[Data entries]
○ ○ ○
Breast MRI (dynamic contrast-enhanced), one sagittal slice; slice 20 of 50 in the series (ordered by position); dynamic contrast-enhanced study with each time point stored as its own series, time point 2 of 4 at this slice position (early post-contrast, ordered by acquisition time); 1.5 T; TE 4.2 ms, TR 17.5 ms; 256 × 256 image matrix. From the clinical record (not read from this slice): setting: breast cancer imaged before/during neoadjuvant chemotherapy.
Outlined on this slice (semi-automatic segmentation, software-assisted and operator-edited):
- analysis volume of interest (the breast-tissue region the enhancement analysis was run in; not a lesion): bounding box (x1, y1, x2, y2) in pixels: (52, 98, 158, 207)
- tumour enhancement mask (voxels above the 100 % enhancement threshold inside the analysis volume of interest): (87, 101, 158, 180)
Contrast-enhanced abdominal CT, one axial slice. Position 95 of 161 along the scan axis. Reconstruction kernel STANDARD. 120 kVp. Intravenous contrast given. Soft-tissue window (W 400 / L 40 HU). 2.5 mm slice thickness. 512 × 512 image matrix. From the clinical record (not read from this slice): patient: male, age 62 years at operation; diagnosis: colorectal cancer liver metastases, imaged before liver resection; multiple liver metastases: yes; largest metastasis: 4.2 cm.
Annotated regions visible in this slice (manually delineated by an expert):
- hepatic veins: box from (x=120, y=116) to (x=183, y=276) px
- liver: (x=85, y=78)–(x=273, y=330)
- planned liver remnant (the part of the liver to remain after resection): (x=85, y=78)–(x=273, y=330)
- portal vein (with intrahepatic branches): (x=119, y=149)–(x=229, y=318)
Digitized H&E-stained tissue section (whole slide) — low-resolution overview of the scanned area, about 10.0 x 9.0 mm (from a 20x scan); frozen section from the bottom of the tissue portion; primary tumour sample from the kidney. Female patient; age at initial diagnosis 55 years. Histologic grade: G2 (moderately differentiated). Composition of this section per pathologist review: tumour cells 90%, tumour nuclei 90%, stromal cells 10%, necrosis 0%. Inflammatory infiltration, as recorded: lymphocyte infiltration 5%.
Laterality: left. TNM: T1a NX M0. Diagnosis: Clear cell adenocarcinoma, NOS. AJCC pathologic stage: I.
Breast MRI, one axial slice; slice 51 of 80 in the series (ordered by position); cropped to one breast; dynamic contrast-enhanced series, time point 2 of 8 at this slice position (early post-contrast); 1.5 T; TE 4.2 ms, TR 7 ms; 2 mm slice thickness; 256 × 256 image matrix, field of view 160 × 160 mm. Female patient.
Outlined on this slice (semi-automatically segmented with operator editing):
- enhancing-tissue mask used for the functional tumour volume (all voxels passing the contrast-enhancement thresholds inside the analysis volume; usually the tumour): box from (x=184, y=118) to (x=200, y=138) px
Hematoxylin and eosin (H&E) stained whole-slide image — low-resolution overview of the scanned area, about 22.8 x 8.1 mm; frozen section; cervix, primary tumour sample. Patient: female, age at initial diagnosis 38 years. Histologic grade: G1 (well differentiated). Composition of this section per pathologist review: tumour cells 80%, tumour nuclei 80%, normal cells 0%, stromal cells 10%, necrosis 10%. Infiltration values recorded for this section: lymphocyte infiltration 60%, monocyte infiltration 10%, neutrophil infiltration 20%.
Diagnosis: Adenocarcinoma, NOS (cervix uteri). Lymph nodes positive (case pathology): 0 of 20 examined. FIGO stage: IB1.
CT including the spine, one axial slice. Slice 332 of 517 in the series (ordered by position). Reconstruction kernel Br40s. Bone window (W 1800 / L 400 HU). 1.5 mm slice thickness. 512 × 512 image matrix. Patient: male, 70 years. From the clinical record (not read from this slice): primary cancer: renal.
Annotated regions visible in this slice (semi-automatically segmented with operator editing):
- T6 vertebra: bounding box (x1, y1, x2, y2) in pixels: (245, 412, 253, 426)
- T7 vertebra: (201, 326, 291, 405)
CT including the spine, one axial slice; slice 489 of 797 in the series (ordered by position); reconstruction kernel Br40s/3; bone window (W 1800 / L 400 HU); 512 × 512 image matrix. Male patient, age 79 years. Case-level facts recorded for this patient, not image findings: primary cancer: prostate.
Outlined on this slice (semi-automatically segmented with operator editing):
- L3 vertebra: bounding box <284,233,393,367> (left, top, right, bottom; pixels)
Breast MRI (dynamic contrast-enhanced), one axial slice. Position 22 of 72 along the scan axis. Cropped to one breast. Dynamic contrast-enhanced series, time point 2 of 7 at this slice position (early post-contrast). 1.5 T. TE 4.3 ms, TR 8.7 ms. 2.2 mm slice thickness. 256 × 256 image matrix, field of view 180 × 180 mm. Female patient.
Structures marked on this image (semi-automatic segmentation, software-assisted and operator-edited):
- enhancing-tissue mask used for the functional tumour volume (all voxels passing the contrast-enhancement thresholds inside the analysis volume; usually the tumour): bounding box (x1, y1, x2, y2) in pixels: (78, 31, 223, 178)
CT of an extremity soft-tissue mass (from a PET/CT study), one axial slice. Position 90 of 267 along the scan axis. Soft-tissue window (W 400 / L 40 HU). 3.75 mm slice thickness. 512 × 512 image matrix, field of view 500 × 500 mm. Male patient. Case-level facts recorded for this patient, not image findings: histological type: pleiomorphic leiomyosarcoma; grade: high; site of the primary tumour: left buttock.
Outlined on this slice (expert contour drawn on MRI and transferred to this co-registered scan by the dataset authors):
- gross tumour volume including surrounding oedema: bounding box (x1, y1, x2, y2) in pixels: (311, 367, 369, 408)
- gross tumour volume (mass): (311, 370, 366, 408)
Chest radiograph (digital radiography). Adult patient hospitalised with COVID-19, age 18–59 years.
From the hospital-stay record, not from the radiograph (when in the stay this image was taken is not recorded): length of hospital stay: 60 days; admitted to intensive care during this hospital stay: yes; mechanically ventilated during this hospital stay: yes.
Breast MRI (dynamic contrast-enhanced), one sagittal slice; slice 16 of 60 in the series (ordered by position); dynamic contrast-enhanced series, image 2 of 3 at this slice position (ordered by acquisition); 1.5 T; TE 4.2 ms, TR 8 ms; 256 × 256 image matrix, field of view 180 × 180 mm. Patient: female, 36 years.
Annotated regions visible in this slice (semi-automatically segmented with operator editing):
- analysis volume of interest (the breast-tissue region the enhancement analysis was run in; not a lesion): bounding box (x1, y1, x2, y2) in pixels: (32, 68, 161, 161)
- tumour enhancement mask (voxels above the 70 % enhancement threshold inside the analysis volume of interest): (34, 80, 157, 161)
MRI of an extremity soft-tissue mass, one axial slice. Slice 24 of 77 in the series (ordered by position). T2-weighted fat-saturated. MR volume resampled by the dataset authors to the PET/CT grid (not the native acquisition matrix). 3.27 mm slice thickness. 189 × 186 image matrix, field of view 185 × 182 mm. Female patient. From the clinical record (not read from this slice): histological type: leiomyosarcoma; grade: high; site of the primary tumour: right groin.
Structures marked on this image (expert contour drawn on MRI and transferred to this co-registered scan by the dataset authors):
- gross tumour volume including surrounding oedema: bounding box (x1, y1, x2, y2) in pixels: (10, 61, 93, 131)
○ ○ ○
- Work item -
When the line with "- portal vein" is reached in the data above, start copying there, and copy each line exactly until the line with "(x=200, y=138) px" has been copied; copy nothing else.

- Result of this task -
- portal vein (with intrahepatic branches): (x=119, y=149)–(x=229, y=318)
Digitized H&E-stained tissue section (whole slide) — low-resolution overview of the scanned area, about 10.0 x 9.0 mm (from a 20x scan); frozen section from the bottom of the tissue portion; primary tumour sample from the kidney. Female patient; age at initial diagnosis 55 years. Histologic grade: G2 (moderately differentiated). Composition of this section per pathologist review: tumour cells 90%, tumour nuclei 90%, stromal cells 10%, necrosis 0%. Inflammatory infiltration, as recorded: lymphocyte infiltration 5%.
Laterality: left. TNM: T1a NX M0. Diagnosis: Clear cell adenocarcinoma, NOS. AJCC pathologic stage: I.
Breast MRI, one axial slice; slice 51 of 80 in the series (ordered by position); cropped to one breast; dynamic contrast-enhanced series, time point 2 of 8 at this slice position (early post-contrast); 1.5 T; TE 4.2 ms, TR 7 ms; 2 mm slice thickness; 256 × 256 image matrix, field of view 160 × 160 mm. Female patient.
Outlined on this slice (semi-automatically segmented with operator editing):
- enhancing-tissue mask used for the functional tumour volume (all voxels passing the contrast-enhancement thresholds inside the analysis volume; usually the tumour): box from (x=184, y=118) to (x=200, y=138) px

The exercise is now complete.